Schauspielhaus Zürich (Institution), Heimplatz

Submitted by admin on Sun, 06/06/2021 - 19:34

Das Schauspielhaus Zürich im "Pfauen" blickt auf eine bewegte Geschichte zurück. 1901 mit Goethes «Mitschuldigen» als Schauspielhaus eröffnet, blieb es bis 1938 ein Privattheater, zuletzt im Besitz von Ferdinand Rieser. Auf Initiative des Verlegers Emil Oprecht, des Dramaturgen Kurt Hirschfeld und mit couragierter Unterstützung des damaligen Stadtpräsidenten Emil Klöti wurde die «Neue Schauspiel AG» ins Leben gerufen.

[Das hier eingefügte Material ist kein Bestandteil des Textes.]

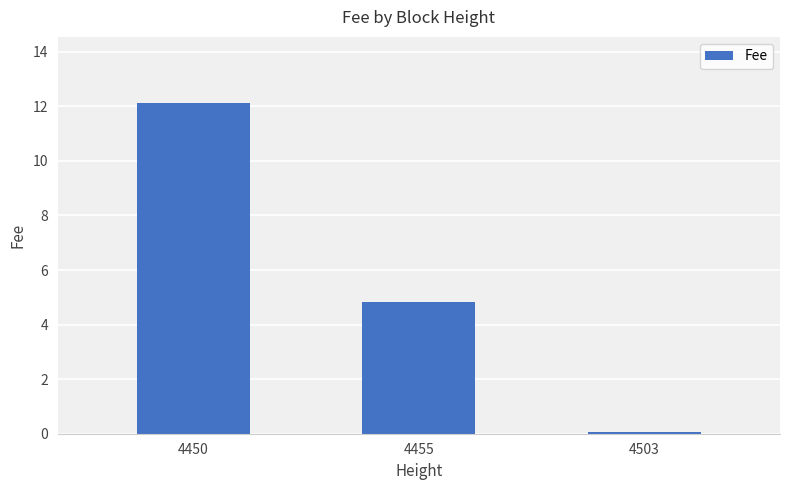

Are the bars horizontal?

No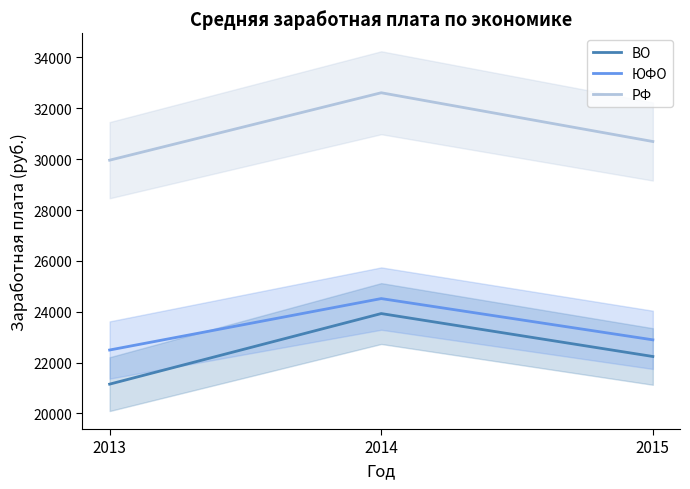

Rank the series by their maximum value, from highest to lowest.

РФ, ЮФО, ВО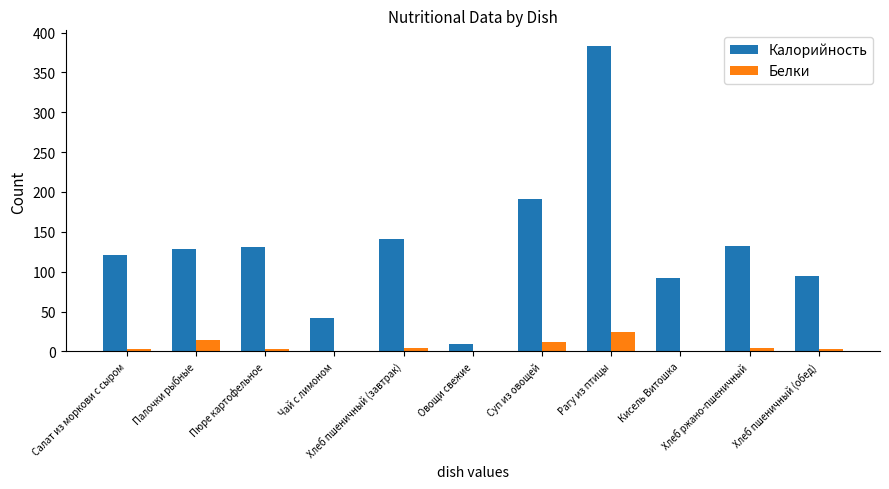

How many groups of bars are there?

11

Eine künstlerische Aufwertung erfuhr das Haus in den dreissiger und vierziger Jahren durch Emigranten aus Nazi-Deutschland. Das Theater avancierte zu einer Bühne mit explizit antifaschistischer Linie und kritischem Spielplan. Zu den bereits unter Rieser engagierten Emigranten holte Oskar Wälterlin unter anderem Maria Becker sowie die Schweizer Schauspieler Anne-Marie Blanc und Heinrich Gretler ins Ensemble.

Einer der prägendsten Regisseure dieser Zeit war Leopold Lindtberg. Aus dem Spielplan ragen besonders zwei Inszenierungen von Lindtberg heraus: 1934 die deutsche Erstaufführung des ersten Kampfstückes gegen den Nationalsozialismus von Friedrich Wolf «Professor Mannheim» (eigtl. «Prof. Mamlock») und 1941 die Uraufführung von Bertolt Brechts «Mutter Courage und ihre Kinder» mit Therese Giehse in der Titelrolle. Auch andere grosse Stücke Brechts hatten im Schauspielhaus Zürich ihre Uraufführung: «Der gute Mensch von Sezuan», «Leben des Galilei», «Herr Puntila und sein Knecht Matti».

Die «Frontisten» in der Schweiz, die die hitlersche Ideologie des Antisemitismus und Nationalismus übernahmen, entfesselten gegen das Schauspielhaus einen eigentlichen Kulturkampf. Ihre Kampfverbände scheuten vor gewalttätigen Aktionen nicht zurück, so dass bestimmte Aufführungen nur unter Polizeischutz über die Bühne gehen konnten.

Überhaupt galt die Zustimmung des Schweizer Publikums weniger dem politischen Emigrantentheater als vielmehr dem Theater der Geistigen Landesverteidigung. In der Person Leopold Lindtbergs wird dieser Konflikt besonders deutlich: Angesichts seiner jüdisch-österreichischen Herkunft wurde er Opfer öffentlicher Anfeindungen – obwohl er gleichzeitig für die bedeutsamste Schweizer Filmproduktionsgesellschaft «Praesens-Film» ab 1935 in zahlreichen Schweizer Film-Klassikern Regie führte und damit durchaus eine zentrale Figur der Geistigen Landesverteidigung darstellte. Bekannt wurden insbesondere «Füsilier Wipf» (1938), «Wachtmeister Studer» (1939), «Landammann Stauffacher» (1941) und «Marie-Louise» (1944).

Schauspielhaus Gretler Tell

Heinrich Gretler als Wilhelm Tell (1939)

In den 50er Jahren entdeckte Wälterlin zusammen mit seinem Dramaturgen Kurt Hirschfeld die damals noch gänzlich unbekannten Dramatiker Max Frisch und Friedrich Dürrenmatt – viele ihrer Stücke wurden hier uraufgeführt. Nach Wälterlins Tod kam es zu einem häufigen Wechsel der Direktoren.

Zum ersten Mal in seiner Geschichte wurde das Zürcher Schauspielhaus unter seinem Direktor Christoph Marthaler in den Jahren 2002 und 2003 zum «Theater des Jahres» gewählt. Und seit 2000 besitzt dieses Theater drei Bühnen, die unterschiedlicher nicht sein könnten: Zum einen das traditionsreiche Haus am Pfauen und ausserdem drei flexibel bespielbare Theaterräume – die Schiffbauhalle, die Box und die Matchbox im Schiffbau. 

Ab der Spielzeit 2009/2010 bis 2018/2019 leitete Barbara Frey als erste Intendantin das Schauspielhaus Zürich. Seit der Spielzeit 2019/2020 haben Benjamin von Blomberg und Nicolas Stemann die Intendanz des Schauspielhauses angetreten. R.K.